BL Healthcare Inc., of Foxborough, recently launched a system known as TVx. The system gathers a patient's health information from Bluetooth-based wireless diagnostics in the home and displays it on everyday television screens. It also sends the information over the Internet to a secure server, where doctors and nurses can log in to check up on their patients.
In December 2006, BL Healthcare began shipping its TVx systems to the United States, Australia and parts of Europe, entering the emerging market for products that provide patient health information to doctors and other caregivers in remote locations.
With early backing from Boston's Hub Angel Investment Group LLC, BL Healthcare is now looking to raise $3 million to $5 million in Series A financing to boost sales and marketing efforts, said Michael Mathur, president and CEO of BL Healthcare.
Mathur, who founded the company in 2005, said TVx serves a crucial need for in-home technology systems that improve medical treatment of people and reduce overall health-care costs.
"This is a phenomenal system that allows older people to live in their homes longer," he said. "That's been a phenomenal story for us."

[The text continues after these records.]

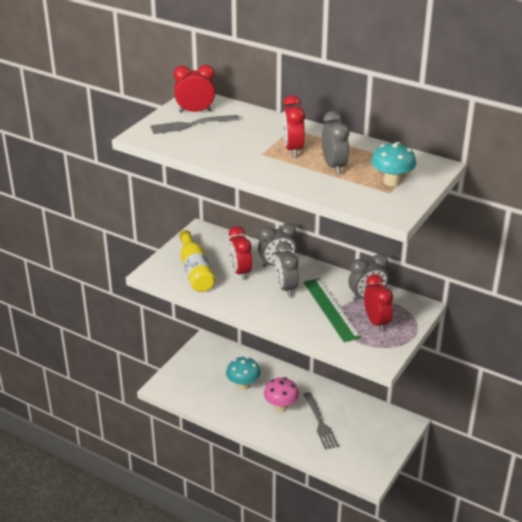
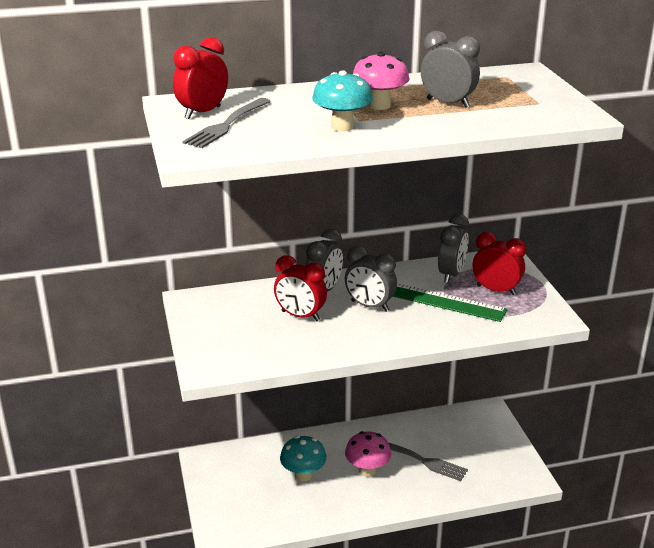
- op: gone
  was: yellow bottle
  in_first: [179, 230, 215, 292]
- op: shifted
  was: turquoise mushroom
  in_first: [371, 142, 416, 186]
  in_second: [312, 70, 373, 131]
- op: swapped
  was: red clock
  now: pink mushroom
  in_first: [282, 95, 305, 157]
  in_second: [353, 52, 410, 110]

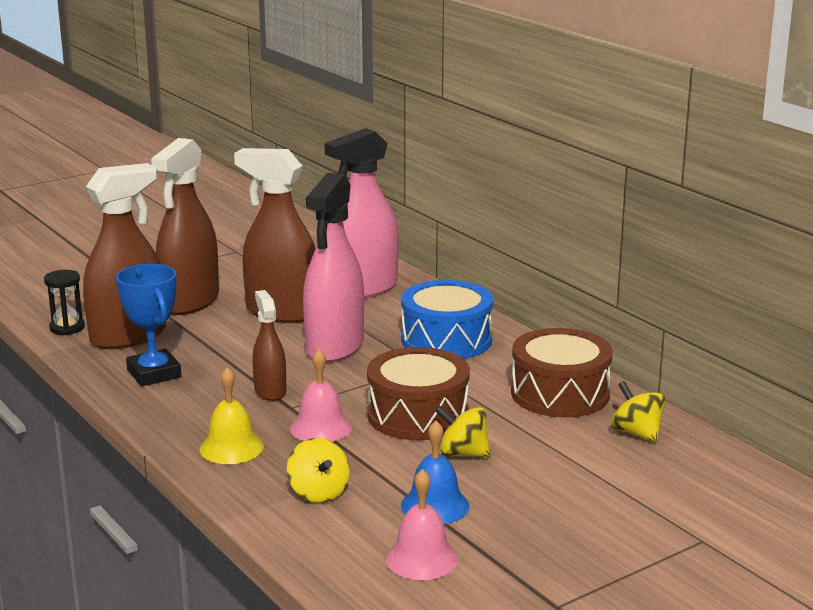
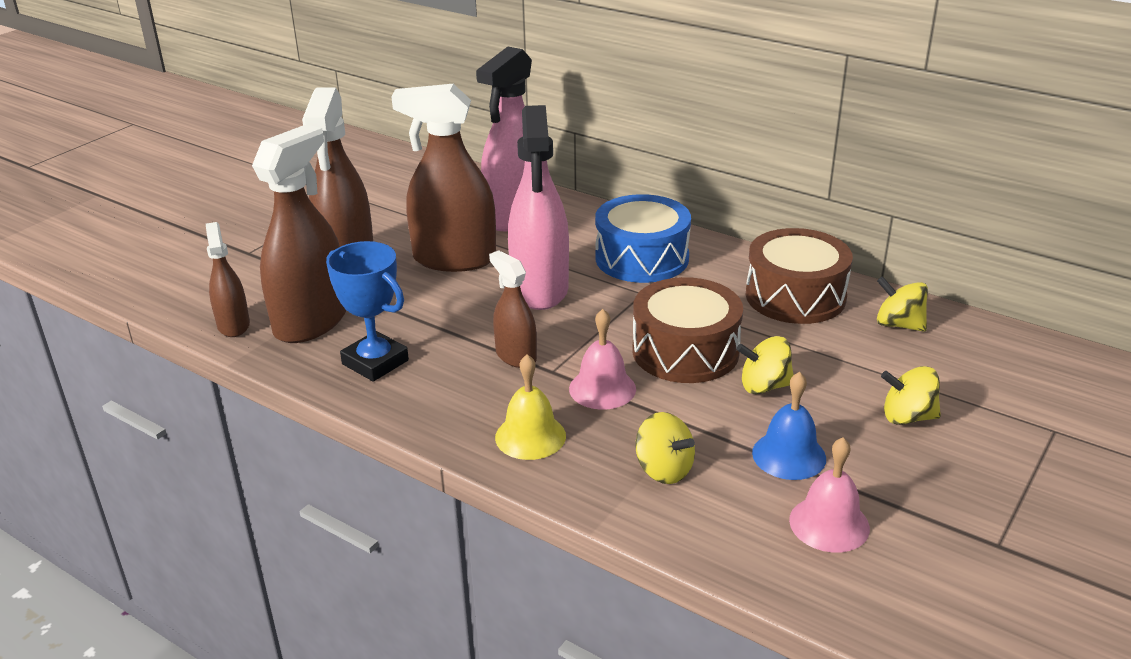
- op: new
  now: yellow spinning top
  in_second: [881, 366, 941, 425]
- op: swapped
  was: black hourglass
  now: brown spray bottle
  in_first: [44, 270, 85, 335]
  in_second: [206, 222, 250, 337]

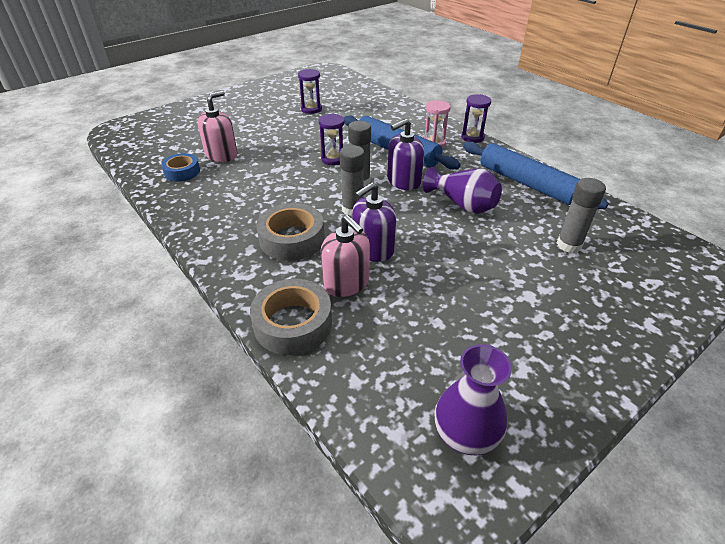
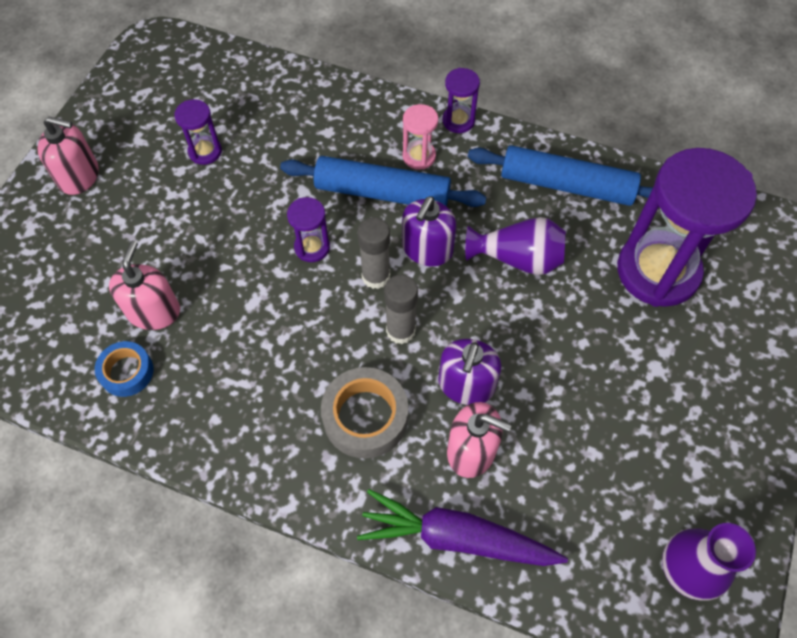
- op: new
  now: pink soap dispenser
  in_second: [37, 116, 99, 195]
- op: swapped
  was: grey tape
  now: purple carrot
  in_first: [250, 279, 332, 355]
  in_second: [357, 489, 568, 566]
- op: swapped
  was: grey glue stick
  now: purple hourglass
  in_first: [557, 178, 606, 253]
  in_second: [617, 148, 757, 307]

The TVx system includes a set-top box with videoconferencing capability and a remote control. Other companies provide the wireless diagnostics, including blood-glucose meters, weight scales, blood-pressure instruments and pulse oximeters that connect to the system. Each time a patient, say, measures her blood sugar, that information is sent from the glucose meter to the box.
Analysts predict growth for the home-health monitoring market, but BL Healthcare faces some stiff competition. Andover's Philips Medical Systems, a division of Dutch conglomerate Royal Philips Electronics, sells in-home diagnostics. AMD Telehealth Inc., of Lowell, sells portable systems that send in-home diagnostic results to central servers for doctors to review.
The U.S. Food and Drug Administration granted BL Healthcare clearance for TVx last June, Mathur said, yet it took time to complete contracts with hardware manufacturers in China. Software development has been outsourced to a firm in India. Manufacturing was moved offshore, he said, due to the relatively high cost of producing the initial systems in New Hampshire.
This is the first startup for Mathur, an electrical engineer who previously for Milwaukee-based Rockwell Automation Inc. and Invensys Home Control Systems. The company's board members include John Poole, a member of the Hub Angel Investment Group.